Create gene therapies with more consistent gene expression
While gene therapies are highly promising, they often fail because the genes they introduce cease to express over time. At ExcepGen, we understand and can overcome the regulatory mechanisms that lead to this decreased expression. Thus, we can create gene therapies with sustained gene expression and better clinical results.
Design more effective vaccines
Current vaccines often introduce the immune system to parts of pathogens. The immune system will fight off the pathogen any time it sees these parts in the future. While this can be highly successful, the immune system does not respond to all parts of the pathogen and the targeted parts may mutate. This can render the vaccines less effective over time.
Classically, cell regulatory mechanisms have made it difficult to introduce multiple components of a pathogen to the immune system through vaccines. With our technology, we can overcome these regulatory mechanisms and make vaccines that better resemble full pathogens. With these vaccines, the immune system can generate fuller and more robust responses that will fight off pathogens more effectively.
Bridge target-based and network-based drug discovery processes
Researchers often try to create drugs that target one specific protein in isolation. However, when used in a more natural cellular context, these drugs and their targets have many interactions with other cellular components. These interactions can mitigate the intended effects of conventional drugs and make treatments less effective.

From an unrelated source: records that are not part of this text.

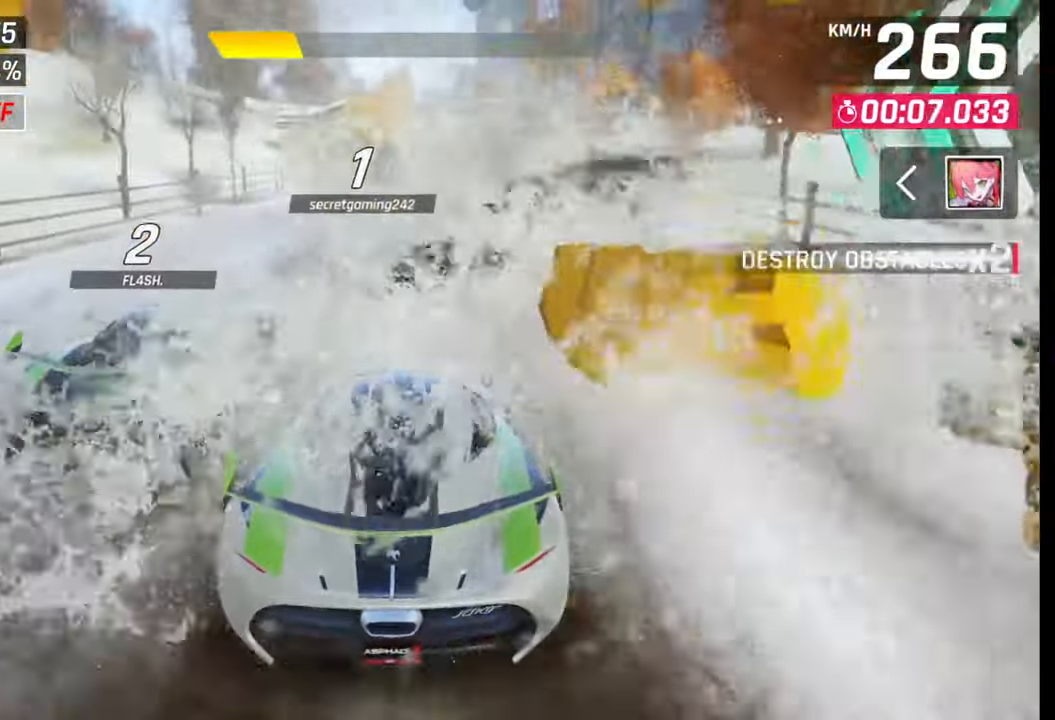
{"buttons": [], "left_stick": "center", "right_stick": "center", "events": [[33, "left_stick", "right"], [100, "left_stick", "center"], [167, "left_stick", "right"], [483, "left_stick", "center"]]}
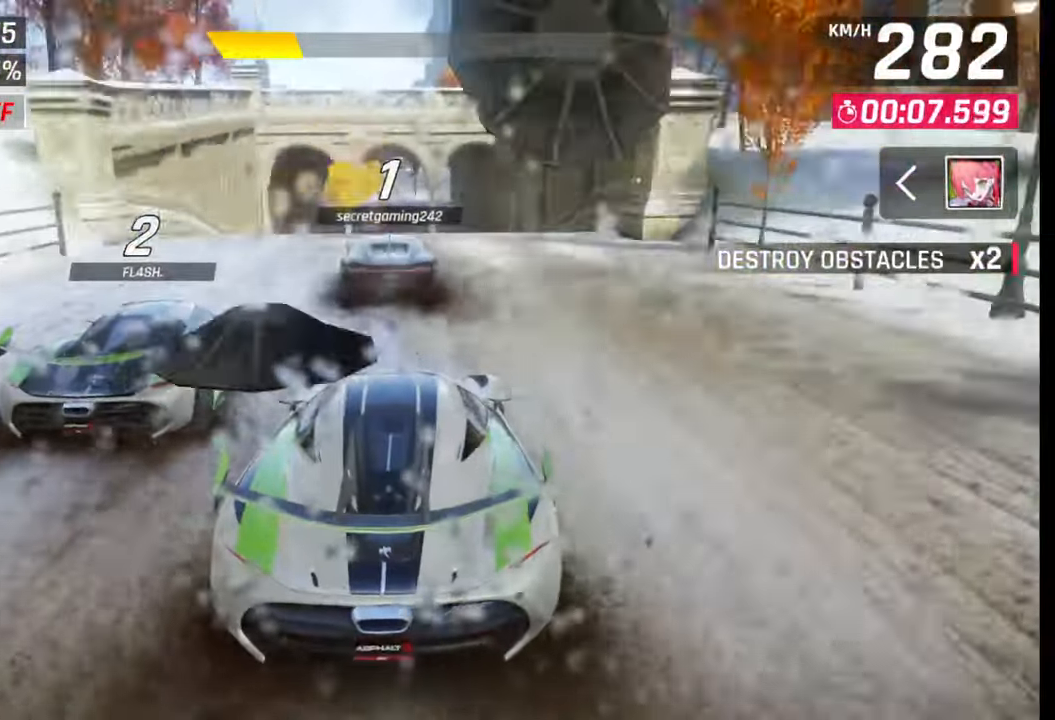
{"buttons": [], "left_stick": "center", "right_stick": "center", "events": [[133, "SQUARE", "down"], [283, "SQUARE", "up"]]}
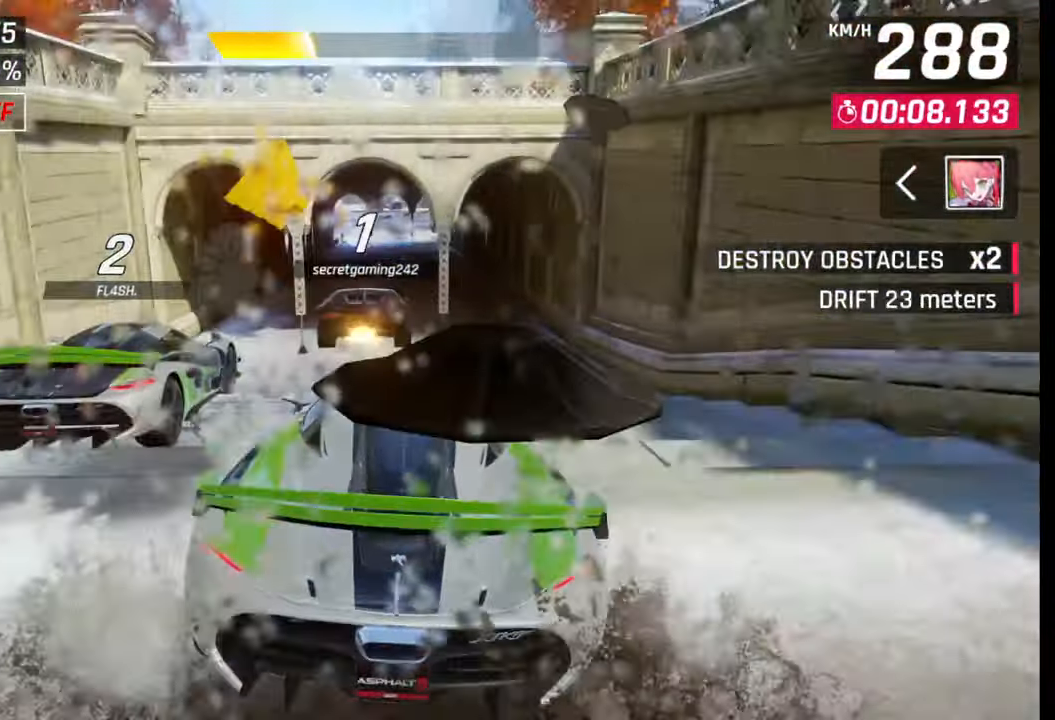
{"buttons": ["CROSS", "R1"], "left_stick": "left", "right_stick": "center", "events": [[33, "CROSS", "down"], [33, "R1", "down"], [100, "left_stick", "left"], [133, "CROSS", "up"], [133, "R1", "up"], [183, "left_stick", "center"], [233, "CROSS", "down"], [233, "R1", "down"], [333, "CROSS", "up"], [333, "R1", "up"], [417, "left_stick", "left"], [433, "CROSS", "down"], [433, "R1", "down"]]}
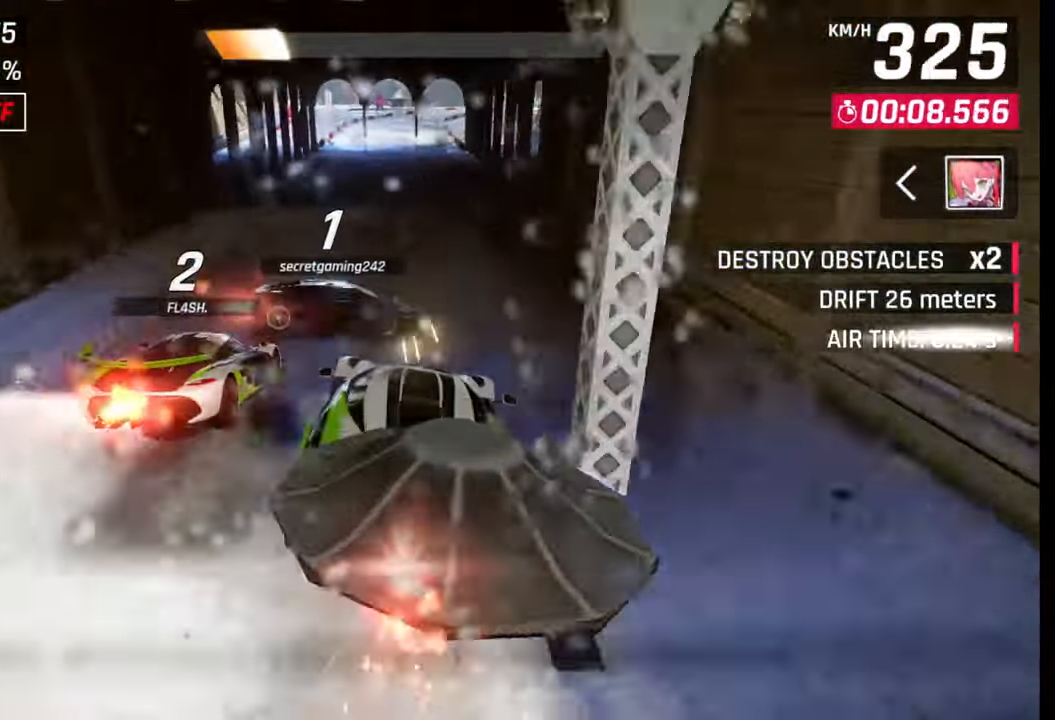
{"buttons": [], "left_stick": "center", "right_stick": "center", "events": [[17, "CROSS", "up"], [17, "R1", "up"], [50, "left_stick", "center"], [67, "R1", "down"], [83, "CROSS", "down"], [183, "CROSS", "up"], [183, "R1", "up"], [250, "left_stick", "right"], [300, "SQUARE", "down"], [367, "SQUARE", "up"], [383, "left_stick", "left"], [450, "left_stick", "center"]]}
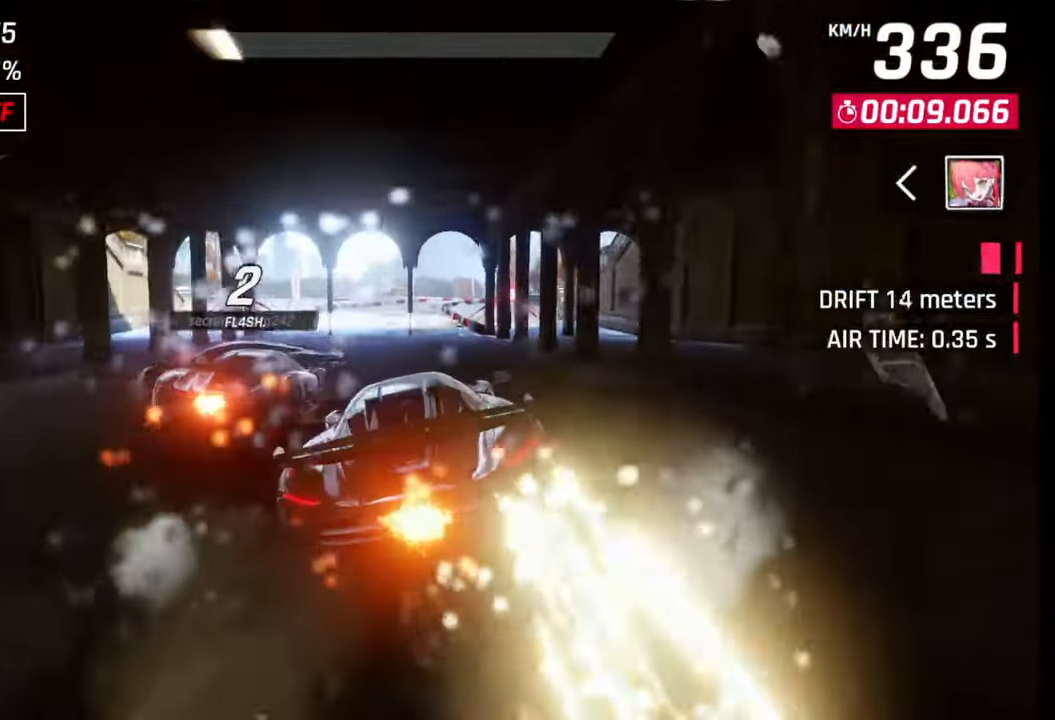
{"buttons": [], "left_stick": "center", "right_stick": "center", "events": [[200, "SQUARE", "down"], [317, "SQUARE", "up"]]}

To get around this issue, many researchers have attempted to instead screen drugs using phenotypic, cell-based assays in a more natural environment. Rather than looking for drugs that bind to very specific targets, they look for cells that respond in a particular way. The drugs discovered in this way may produce the desired effects, but they are difficult to optimize because researchers usually don’t understand how exactly they work.
With our technologies, we can test drugs for their ability to target specific proteins in a much more natural environment while monitoring how cellular regulatory networks respond. Thus we can optimize drugs both for their ability to interact with particular targets and their ability to alter the regulatory network.
The know-how that has brought us here is not what can drive us forward
To sustain drug development and innovation in the future, radical changes must be made to how biological systems are used in research. Cellular regulation must be addressed explicitly and systematically in drug discovery and development. This will give researchers access to high-quality, fully natural human proteins that they can use to find and validate complex or uncharacterized proteins as novel drug targets. Addressing gene regulation will also unlock the potential of vaccines and gene therapies involving difficult proteins of interest.
Beyond classical drugs and vaccines, understanding and applying the concept of cellular regulation will enable the development of new treatment modalities. By controlling cellular regulation, we can lower cellular resistance to external stimuli, expand the window of opportunity for therapeutic interventions, and target complex proteins and signaling pathways.
ExcepGen’s technology, which interacts with cellular regulation at its very basis, makes all of this possible.